En effet, deux autres personnes, Gertrude Mankou Bouanga et Lambert Bamboundinina, ont également perdu la vie dans cet accident. Pourtant, leur décès semble avoir été éclipsé par celui des élèves. La question se pose : qui prendra en charge les familles de ces victimes non scolaires ? Cette situation soulève des interrogations sur l'égalité de traitement en période de deuil.

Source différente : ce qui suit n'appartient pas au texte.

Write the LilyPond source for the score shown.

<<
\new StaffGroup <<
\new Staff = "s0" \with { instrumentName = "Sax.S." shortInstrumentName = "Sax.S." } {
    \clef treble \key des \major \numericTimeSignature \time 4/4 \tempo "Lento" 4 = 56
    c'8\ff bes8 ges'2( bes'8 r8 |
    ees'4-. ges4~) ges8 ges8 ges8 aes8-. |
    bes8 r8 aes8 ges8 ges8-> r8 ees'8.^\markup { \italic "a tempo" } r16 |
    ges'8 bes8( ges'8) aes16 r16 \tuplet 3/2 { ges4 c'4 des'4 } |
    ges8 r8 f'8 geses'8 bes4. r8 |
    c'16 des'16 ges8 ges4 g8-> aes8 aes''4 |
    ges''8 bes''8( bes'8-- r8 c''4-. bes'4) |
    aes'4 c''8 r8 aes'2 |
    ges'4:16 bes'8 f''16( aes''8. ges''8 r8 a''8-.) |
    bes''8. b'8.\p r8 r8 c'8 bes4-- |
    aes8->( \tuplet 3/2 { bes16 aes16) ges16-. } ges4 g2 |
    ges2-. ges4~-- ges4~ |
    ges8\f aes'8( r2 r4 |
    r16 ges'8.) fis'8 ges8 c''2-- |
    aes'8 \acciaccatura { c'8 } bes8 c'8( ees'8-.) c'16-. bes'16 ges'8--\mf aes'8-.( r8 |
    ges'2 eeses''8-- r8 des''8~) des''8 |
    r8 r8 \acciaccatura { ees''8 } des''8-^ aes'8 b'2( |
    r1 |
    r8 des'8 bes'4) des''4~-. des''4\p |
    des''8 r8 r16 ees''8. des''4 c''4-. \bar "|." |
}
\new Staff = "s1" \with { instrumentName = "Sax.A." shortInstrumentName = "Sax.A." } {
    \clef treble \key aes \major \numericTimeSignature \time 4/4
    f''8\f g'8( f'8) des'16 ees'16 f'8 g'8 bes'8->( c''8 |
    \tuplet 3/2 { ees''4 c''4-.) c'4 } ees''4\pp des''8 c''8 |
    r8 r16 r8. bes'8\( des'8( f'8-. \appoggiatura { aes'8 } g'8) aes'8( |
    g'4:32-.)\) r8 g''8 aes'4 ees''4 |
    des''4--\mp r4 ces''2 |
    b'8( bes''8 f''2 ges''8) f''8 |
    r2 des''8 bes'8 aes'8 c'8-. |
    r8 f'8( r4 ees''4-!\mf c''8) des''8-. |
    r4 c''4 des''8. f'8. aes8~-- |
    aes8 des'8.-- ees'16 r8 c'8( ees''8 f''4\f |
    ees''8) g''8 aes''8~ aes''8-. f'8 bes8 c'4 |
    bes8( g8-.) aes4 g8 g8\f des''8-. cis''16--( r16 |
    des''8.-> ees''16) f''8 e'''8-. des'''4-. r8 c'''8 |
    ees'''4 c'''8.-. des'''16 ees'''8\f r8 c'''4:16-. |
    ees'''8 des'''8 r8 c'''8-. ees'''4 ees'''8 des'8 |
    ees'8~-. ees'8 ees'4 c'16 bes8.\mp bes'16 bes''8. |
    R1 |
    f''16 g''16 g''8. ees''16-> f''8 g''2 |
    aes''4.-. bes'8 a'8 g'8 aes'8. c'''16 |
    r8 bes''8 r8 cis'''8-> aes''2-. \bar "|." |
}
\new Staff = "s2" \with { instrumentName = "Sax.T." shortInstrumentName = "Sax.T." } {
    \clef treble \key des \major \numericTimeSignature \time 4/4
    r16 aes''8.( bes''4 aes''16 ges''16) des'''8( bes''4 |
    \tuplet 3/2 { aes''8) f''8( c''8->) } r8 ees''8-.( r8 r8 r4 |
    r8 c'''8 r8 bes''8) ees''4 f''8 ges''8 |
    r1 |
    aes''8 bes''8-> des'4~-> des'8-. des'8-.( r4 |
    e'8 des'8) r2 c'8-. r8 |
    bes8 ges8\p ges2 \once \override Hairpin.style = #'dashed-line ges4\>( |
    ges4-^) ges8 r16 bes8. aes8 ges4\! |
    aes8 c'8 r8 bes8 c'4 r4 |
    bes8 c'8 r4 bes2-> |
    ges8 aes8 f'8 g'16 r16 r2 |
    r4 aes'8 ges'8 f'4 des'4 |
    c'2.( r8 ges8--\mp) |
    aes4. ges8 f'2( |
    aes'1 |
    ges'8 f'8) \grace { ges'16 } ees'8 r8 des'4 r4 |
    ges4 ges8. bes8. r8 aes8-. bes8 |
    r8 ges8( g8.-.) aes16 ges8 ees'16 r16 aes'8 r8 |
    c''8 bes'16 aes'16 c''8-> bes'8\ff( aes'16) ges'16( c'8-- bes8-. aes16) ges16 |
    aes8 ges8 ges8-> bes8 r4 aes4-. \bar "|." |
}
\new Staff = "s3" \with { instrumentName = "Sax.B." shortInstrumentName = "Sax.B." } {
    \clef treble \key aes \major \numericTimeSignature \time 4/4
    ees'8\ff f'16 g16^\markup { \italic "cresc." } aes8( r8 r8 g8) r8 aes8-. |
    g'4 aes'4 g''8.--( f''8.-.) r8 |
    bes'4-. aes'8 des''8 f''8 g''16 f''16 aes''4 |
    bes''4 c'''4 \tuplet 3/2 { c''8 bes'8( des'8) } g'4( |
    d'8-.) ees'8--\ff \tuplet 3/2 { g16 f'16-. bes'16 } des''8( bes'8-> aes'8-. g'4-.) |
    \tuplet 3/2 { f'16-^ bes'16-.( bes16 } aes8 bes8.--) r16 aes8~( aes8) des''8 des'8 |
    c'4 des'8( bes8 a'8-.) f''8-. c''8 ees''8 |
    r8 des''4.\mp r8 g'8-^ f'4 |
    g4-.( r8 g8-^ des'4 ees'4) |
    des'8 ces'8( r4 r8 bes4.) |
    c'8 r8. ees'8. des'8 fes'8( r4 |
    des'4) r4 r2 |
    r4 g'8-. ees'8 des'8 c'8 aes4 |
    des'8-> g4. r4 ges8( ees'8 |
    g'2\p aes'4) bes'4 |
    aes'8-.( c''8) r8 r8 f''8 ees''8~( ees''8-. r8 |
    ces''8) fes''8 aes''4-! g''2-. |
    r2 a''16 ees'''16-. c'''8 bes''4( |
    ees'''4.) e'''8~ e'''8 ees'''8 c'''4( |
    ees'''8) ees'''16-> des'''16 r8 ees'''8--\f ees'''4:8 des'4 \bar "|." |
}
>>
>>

Les larmes n'ont pas fait de distinction entre les victimes, mais les réactions officielles semblent le faire. Dans une société où la valeur d'une vie ne devrait pas dépendre de l'âge ou du statut, cette tragédie rappelle à tous que chaque vie perdue mérite respect et compassion, indépendamment de son origine. Les familles des deux victimes non scolaires n'aspirent pas à des privilèges, mais simplement à une reconnaissance de leur douleur. La solidarité nationale doit s'étendre à tous, sans exception, car c'est dans ces moments de crise que la véritable valeur d'un État se mesure.
Ce qu’il faut retenir
- Quatre candidats au BEPC ont perdu la vie dans un accident tragique à Sibiti.
- Le ministre de l'Éducation a exprimé la solidarité du gouvernement aux familles endeuillées.
- Deux autres victimes, non élèves, sont ignorées dans les soutiens officiels.
- La situation soulève des questions sur l'égalité de traitement en période de deuil.